Yesterday the jury reached a verdict in the trial of Joel Herrera, a 20-year-old Latin Kings gang member who murdered Glenn Wright in the Baruch Houses on the Lower East Side almost three years ago. After less than a full day of deliberations, the jury found Herrera guilty of Manslaughter in the First Degree and Gang Assault in the First Degree, both B felonies punishable with between 8 to 25 years in prison. The murder devastated many in Wright's East Harlem community and beyond—Herrera stabbed Wright to death because he believed he was another man who robbed a relative of a fellow gangster.
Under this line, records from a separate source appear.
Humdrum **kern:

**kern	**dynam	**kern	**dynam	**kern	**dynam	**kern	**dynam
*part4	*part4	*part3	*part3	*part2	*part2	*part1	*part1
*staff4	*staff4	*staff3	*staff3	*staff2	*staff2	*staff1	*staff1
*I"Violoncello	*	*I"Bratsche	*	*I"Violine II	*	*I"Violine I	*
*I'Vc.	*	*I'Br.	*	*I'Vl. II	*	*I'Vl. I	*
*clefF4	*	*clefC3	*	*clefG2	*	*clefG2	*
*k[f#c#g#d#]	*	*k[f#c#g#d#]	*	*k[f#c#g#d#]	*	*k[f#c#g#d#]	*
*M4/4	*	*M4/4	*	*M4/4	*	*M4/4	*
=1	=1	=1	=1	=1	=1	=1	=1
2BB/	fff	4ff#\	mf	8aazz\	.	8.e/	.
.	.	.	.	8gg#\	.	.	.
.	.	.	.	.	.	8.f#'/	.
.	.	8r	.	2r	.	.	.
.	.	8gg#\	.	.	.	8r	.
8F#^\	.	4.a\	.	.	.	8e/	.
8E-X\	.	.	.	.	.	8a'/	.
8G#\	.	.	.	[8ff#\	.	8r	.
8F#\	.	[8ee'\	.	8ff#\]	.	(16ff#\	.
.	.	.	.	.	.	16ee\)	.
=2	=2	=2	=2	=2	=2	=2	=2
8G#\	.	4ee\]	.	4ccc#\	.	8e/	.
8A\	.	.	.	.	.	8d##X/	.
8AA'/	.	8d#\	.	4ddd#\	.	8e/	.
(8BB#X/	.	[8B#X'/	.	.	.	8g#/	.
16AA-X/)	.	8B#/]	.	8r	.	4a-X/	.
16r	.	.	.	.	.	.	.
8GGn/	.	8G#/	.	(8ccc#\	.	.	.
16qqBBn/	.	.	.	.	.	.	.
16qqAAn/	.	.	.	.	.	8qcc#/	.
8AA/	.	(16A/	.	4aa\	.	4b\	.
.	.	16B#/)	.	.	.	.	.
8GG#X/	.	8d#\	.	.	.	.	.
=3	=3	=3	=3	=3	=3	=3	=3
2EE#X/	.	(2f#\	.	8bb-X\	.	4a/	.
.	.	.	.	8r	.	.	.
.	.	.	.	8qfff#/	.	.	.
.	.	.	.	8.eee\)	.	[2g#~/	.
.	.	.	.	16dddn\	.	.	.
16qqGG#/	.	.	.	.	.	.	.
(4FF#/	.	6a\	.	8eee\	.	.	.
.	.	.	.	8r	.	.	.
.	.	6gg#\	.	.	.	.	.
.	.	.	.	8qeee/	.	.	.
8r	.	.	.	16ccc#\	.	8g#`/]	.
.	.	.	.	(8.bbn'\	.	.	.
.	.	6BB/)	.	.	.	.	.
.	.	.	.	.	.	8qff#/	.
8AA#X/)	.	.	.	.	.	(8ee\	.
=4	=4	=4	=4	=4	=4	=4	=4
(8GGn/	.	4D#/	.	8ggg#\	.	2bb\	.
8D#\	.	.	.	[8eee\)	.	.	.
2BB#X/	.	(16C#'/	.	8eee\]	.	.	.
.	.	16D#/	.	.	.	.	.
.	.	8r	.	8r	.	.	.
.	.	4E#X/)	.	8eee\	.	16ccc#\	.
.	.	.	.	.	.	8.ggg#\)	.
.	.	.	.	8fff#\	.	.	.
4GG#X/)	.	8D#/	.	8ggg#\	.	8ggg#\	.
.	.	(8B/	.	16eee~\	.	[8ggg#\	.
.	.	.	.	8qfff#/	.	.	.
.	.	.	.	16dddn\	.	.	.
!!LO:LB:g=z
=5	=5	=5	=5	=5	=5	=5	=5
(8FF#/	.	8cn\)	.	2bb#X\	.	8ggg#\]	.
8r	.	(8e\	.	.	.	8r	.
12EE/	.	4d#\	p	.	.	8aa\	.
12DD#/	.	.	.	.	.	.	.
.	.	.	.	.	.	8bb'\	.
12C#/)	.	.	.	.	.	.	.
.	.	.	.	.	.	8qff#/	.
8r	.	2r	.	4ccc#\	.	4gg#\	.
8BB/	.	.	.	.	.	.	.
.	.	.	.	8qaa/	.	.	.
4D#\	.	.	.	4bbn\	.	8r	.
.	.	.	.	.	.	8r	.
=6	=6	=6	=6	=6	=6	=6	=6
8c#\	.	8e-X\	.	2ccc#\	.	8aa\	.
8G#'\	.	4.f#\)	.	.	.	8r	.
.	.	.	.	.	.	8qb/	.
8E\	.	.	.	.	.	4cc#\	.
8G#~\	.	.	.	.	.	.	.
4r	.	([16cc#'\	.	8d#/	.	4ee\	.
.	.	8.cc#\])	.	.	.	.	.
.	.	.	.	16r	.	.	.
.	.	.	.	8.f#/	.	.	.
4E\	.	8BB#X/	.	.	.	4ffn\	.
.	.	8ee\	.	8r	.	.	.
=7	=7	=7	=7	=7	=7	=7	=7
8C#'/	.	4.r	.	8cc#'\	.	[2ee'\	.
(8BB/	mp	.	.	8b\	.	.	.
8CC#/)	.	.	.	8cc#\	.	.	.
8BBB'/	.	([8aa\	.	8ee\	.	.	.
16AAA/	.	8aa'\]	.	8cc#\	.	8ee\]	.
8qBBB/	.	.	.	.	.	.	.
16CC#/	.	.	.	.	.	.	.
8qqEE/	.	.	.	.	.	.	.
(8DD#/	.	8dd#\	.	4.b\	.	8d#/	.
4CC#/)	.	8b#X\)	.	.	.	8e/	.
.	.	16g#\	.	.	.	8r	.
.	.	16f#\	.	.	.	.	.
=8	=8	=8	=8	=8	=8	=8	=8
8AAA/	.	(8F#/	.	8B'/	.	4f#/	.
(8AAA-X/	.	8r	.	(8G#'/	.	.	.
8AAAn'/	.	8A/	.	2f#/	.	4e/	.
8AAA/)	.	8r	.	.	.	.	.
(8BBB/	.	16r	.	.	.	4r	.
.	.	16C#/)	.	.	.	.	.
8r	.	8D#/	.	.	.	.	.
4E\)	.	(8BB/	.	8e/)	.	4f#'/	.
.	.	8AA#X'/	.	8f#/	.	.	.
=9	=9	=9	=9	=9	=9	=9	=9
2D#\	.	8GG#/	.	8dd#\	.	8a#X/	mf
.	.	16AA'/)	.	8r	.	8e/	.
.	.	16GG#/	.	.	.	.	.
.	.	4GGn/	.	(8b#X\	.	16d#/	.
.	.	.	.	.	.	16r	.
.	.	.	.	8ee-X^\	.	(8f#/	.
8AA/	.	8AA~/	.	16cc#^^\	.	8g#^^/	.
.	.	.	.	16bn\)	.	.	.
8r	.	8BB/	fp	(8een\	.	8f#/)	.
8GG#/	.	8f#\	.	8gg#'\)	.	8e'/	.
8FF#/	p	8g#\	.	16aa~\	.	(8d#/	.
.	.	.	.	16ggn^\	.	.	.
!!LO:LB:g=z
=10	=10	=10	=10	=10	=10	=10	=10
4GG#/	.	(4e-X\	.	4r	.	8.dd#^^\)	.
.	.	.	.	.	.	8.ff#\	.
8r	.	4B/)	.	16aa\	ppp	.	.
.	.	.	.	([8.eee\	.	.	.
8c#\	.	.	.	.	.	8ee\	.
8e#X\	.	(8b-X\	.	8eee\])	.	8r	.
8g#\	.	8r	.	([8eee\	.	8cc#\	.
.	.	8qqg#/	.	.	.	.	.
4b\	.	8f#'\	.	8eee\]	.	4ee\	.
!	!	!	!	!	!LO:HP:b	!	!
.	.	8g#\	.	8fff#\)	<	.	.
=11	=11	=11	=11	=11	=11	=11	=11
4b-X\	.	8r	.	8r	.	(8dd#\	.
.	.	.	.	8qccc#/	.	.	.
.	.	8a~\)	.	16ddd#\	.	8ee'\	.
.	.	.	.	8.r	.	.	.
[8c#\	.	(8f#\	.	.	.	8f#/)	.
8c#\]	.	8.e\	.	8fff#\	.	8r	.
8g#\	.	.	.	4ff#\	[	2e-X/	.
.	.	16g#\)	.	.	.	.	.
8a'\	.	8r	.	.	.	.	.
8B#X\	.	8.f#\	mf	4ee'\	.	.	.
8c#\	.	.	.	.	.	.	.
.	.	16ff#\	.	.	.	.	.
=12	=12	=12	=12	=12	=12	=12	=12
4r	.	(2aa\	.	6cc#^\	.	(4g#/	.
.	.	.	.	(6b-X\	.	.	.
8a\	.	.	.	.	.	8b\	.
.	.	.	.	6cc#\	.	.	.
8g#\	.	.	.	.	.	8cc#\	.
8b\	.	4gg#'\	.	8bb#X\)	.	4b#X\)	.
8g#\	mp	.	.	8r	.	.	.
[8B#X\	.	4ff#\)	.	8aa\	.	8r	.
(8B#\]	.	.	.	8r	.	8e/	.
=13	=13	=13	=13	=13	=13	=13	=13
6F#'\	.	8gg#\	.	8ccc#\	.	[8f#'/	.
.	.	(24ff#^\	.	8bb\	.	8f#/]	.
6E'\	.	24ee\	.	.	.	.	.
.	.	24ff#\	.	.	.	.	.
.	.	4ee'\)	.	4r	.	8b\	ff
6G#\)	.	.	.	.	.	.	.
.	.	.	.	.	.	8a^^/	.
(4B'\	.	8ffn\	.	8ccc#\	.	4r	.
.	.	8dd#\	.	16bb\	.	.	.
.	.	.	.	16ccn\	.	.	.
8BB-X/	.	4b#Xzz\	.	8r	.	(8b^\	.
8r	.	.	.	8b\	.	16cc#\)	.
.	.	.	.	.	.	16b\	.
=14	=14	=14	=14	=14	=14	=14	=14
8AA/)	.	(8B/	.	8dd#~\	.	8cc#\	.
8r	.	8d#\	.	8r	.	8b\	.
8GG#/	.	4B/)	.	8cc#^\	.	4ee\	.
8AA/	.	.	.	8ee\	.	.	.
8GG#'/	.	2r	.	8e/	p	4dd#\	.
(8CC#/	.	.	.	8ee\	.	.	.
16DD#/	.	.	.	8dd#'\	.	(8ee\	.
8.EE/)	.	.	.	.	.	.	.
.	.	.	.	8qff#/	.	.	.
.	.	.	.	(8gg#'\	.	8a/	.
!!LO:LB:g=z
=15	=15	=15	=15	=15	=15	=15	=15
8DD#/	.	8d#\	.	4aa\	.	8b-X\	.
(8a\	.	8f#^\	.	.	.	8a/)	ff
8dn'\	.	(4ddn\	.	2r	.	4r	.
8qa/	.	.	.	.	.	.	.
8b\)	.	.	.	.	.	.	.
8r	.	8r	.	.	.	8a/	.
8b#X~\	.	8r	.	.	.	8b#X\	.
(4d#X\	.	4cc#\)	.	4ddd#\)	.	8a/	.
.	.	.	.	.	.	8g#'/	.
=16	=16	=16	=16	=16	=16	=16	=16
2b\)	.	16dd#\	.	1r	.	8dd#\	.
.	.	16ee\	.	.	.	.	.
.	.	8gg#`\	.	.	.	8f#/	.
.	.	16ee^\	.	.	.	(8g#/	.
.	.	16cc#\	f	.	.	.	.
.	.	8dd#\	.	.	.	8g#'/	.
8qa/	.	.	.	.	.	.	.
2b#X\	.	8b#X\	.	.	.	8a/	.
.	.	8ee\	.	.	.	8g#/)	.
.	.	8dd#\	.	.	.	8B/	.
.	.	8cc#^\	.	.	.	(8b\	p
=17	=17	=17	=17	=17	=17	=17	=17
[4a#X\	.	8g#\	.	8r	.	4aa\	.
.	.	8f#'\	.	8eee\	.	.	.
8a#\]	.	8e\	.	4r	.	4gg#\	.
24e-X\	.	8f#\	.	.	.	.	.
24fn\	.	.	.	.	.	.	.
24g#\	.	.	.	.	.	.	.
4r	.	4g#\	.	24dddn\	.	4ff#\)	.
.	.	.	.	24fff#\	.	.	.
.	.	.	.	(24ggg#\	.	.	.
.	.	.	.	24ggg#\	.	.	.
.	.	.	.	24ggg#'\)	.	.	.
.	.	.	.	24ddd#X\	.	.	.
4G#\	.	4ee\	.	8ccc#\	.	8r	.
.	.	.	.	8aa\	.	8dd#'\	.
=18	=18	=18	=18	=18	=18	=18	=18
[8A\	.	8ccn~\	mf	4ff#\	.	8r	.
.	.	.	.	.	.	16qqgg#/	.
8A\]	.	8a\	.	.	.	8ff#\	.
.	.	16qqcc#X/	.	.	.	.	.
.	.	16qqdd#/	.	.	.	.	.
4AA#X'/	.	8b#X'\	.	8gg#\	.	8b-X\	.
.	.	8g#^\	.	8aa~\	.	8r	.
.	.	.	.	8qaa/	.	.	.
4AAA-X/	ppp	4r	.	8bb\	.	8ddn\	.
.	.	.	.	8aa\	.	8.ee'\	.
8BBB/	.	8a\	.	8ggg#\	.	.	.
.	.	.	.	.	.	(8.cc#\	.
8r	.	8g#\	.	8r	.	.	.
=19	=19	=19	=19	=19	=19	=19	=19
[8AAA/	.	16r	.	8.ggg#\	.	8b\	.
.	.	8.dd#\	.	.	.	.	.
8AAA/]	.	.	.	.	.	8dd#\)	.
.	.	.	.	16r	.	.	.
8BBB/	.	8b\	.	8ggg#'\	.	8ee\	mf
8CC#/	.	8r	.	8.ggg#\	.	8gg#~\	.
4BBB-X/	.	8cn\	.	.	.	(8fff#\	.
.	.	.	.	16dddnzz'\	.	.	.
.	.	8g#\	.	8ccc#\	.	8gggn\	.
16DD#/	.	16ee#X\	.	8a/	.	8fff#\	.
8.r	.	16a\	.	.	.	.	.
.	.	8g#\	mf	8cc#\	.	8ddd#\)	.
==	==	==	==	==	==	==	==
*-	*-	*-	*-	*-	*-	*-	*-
Wright was 21 years old when he was fatally stabbed in the neck one September afternoon in 2009. He had stepped outside to get some fresh air and take a break from washing his grandmother's windows when a group of men approached him. Wright's father Peter witnessed his son's murder, and tackled one of the suspects after a chase. He later told the News, "I saw guys running and I ran after them. Then I saw my son. He was at the right place at the wrong time. He lost so much blood."
Wright was enrolled in Borough of Manhattan Community College, and spent most of his time caring for his teenage brother, who has Down syndrome. In high school, Wright had distinguished himself by participating in an after-school robotics team that went to the national finals. His teacher told the Times, "In this profession, you’re not supposed to have favorites, but he was probably my favorite." Wright's art work is currently on display at Strivers Gardens Gallery, included in an exhibit anchored by the works of visual artist Danny Simmons (brother of Russell Simmons, is also the co-creator and executive producer of the HBO series Def Poetry Jam).
Wright's sister Blondie Rodriguez tells us that when it was announced the jury had reached a verdict, she was "afraid to go into the courtroom. We had sat through it before, and I was afraid to be inside at that point. I just didn't know if there would be another mistrial, another hung jury, and I just couldn't bear to hear anything other than not-guilty at that point. It was a long emotional process and we were frustrated having to look at Joel the entire time. He was smug and would be winking out to the gallery and smirking. It was a game to him."
Sentencing will take place on June 26th. "I feel my brother has to be proud right now knowing we loved him so much and fought so hard for justice," Rodriguez says. "It was a burden, but we carried that burden for him because no one was more worthy of that than him. I'm relieved we got that verdict and my family can now try to find some kind of solace that we did what we had to do to make sure that his death wasn't in vain, by making sure we got that guilty verdict for the person who took his life."
Next week two other defendants will go on trial in connection with Wright's murder: Alan Silva and Jason Quijano. Silva is on trial for murder in the Second Degree (a class A felony), and Quijano faces charges of Manslaughter in the First Degree, Gang Assault in the First Degree, Assault in the First Degree (all class B felonies).